Animals, cultivated plants, forests... Originally, genetic resources were in fact living beings, and more specifically populations managed by breeders and farmers, who selected species according to their uses and needs. Genetic resources, the fruit of domestication, are part of human societies, and the first selection criteria used were above all visual and practical: morphology, size, color... As time went by, the need for food became more pressing, the working population under Queen Victoria starved, and breeding was organized to meet this need. At the beginning of the 20th century, scientists developed the theory of quantitative genetics, which is at the origin of the modern selection methods applied since the 1950s to develop production capacities. Large-scale selection leads to increased plant and animal performance, as well as economic profitability.

Preventing the erosion of genetic diversity

However, this trend towards strong specialization is giving rise to a wave of concern among some scientists, and then in society in general: a few breeds are becoming commercially predominant, but what about the others? The narrower the choices, the more resources are left by the wayside... Genetic diversity is being eroded, and the problems posed by this erosion on the robustness of production systems or the ability of forests to adapt to climatic or health hazards are beginning to be observed. Movements are springing up to save "small breeds" and "old varieties". Tools and programs need to be put in place to prevent the loss of biodiversity. As far as micro-organisms are concerned, society's perception of the risk of erosion is less acute, but the importance of having access to a wide choice of species and strains is also recognized.
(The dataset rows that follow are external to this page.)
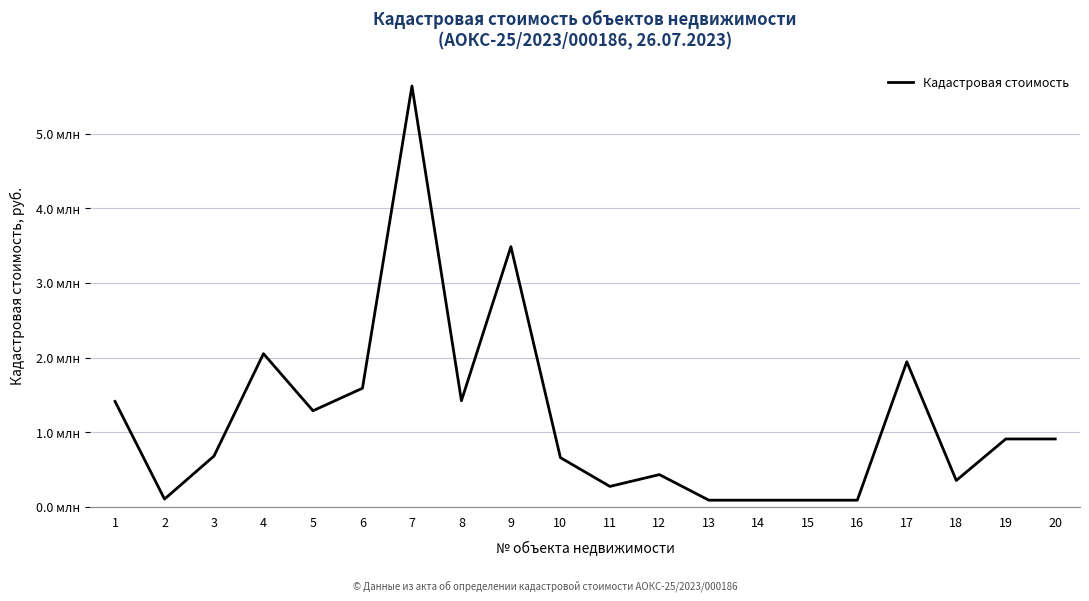

Is this an area chart (filled region under the line)?

No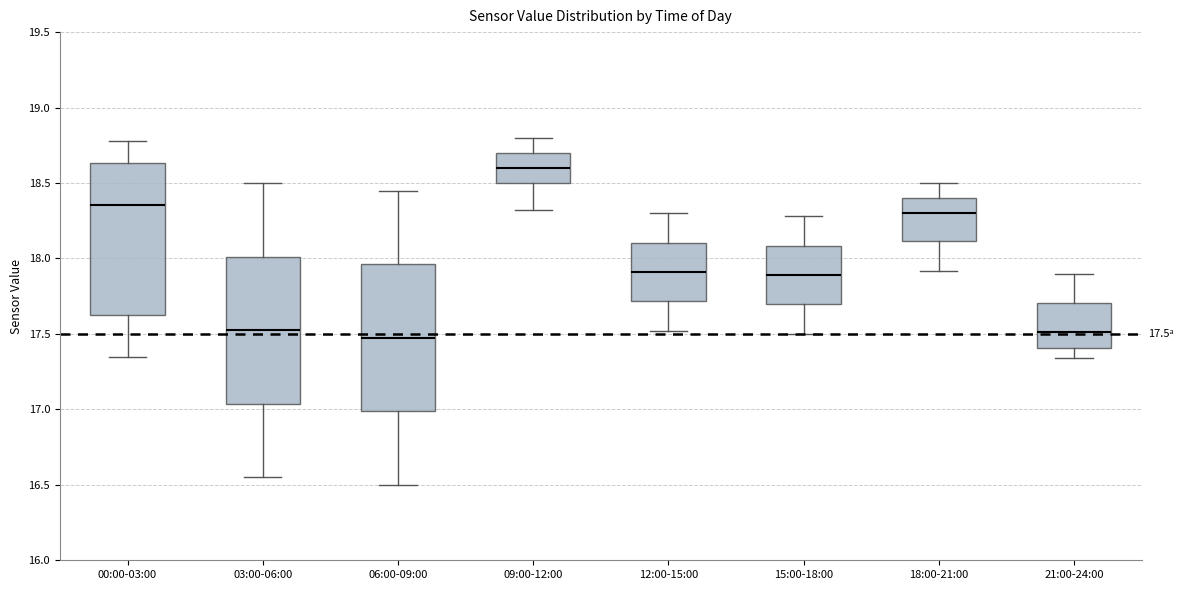

Which box has the highest median line?

09:00-12:00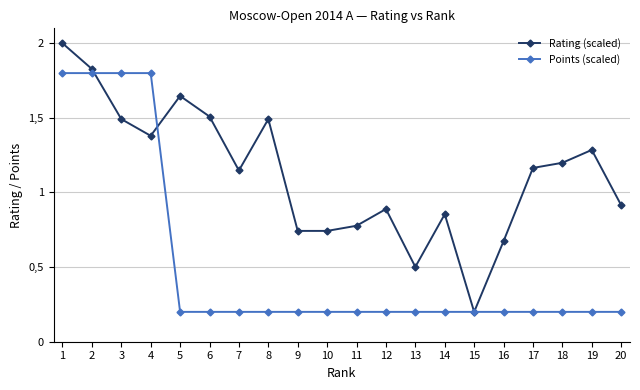

What value does the Rating (scaled) series have at 17?

1.2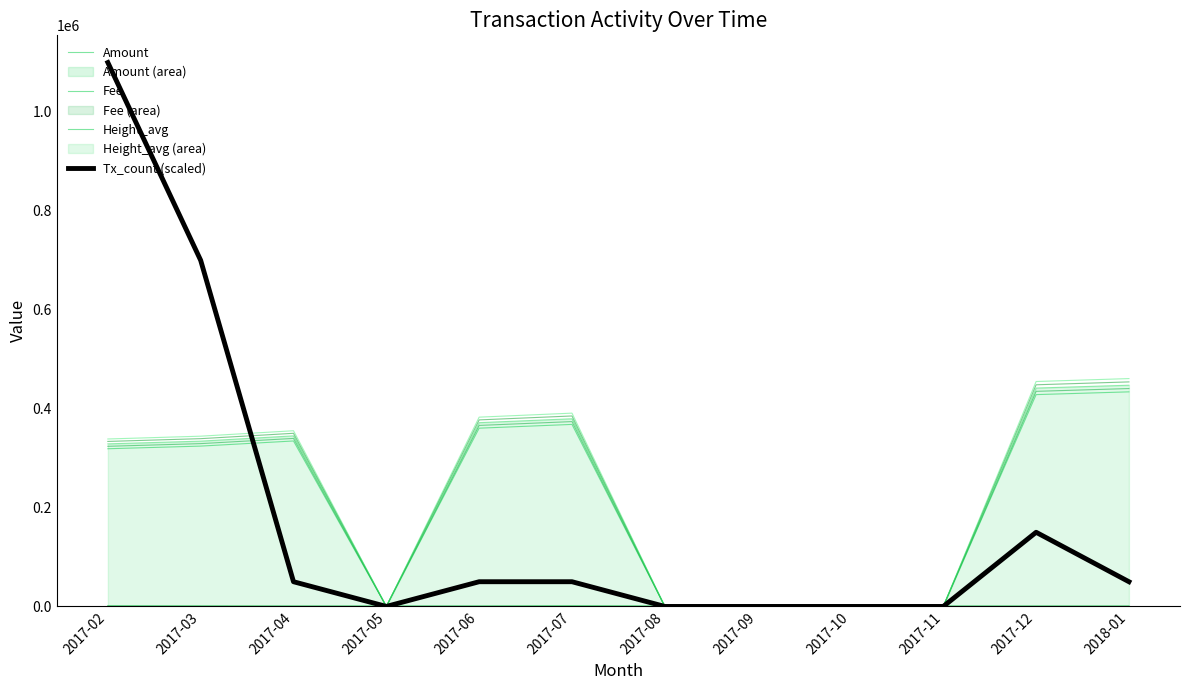

Is it true that Amount equals 97.4 at 2017-08?

False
The know-how of cheesemakers, winemakers and others relies on microbial resources whose diversity is reflected in the diversity of their products.

The birth of the biodiversity concept

In 1992, the Convention on Biological Diversity was signed. "The definition of genetic resources was broadened to include any resource containing a functional unit of heredity," explains Michèle Tixier-Boichard, Deputy Scientific Director Environment at INRAE. DNA banks, soil samples containing as yet little-known micro-organisms, as well as yeast, filamentous fungi and bacteria are joining the ranks of genetic resources. The importance of preserving biodiversity is now recognized, and governments are being questioned about their conservation policies. The collections of grapevines and cheese bacteria that had already been set up were strengthened, and France set up a national cryobank for livestock in 1999. These enable seeds or strains to be frozen in liquid nitrogen for an indefinite period. This is known as ex-situ conservation, and complements in-situ conservation: for example, on farms maintaining particular breeds, or in forest conservatories. These cryobanks, seed collections or conservation orchards are collective assets shared between researchers, farmers, companies, breeders or amateur gardeners... 

For dynamic biodiversity management

"The existence of stocks of genetic resources should not, however, lead to a lack of interest in 'living' populations, breeds, varieties, strains..." warns Michèle Tixier-Boichard. "Even if cryobanks and conservatories are a reference, genetic resource collections must not be allowed to become graveyards... At all costs, they must be considered in a dynamic way, with exchanges of resources, to keep them alive". Through its Biological Resource Centers (BRCs), INRA aims not only to preserve biodiversity, but also to learn more about it. Both the input and output of resources are carefully monitored to maintain trust between the resource provider (which may be a private company) and the BRC manager, who sometimes acts as mediator between the two. In all cases, the BRC manager guarantees the traceability of exchanges.

Facing tomorrow's major challenges

Today, genetic resources must be a priority. Indeed, this heritage is essential for advancing research and enabling us to meet the major challenges of tomorrow. Food, both in terms of quantity and quality, energy, transport, climate change, health, biomaterials... the stakes are high. "In the future, we may need certain breeds of animals, strains of micro-organisms or varieties of plants, which is why genetic resources are essential. Among other things, they enable us to support the breeding and agriculture of today and tomorrow, as well as helping to maintain biodiversity," concludes Michèle Tixier-Boichard.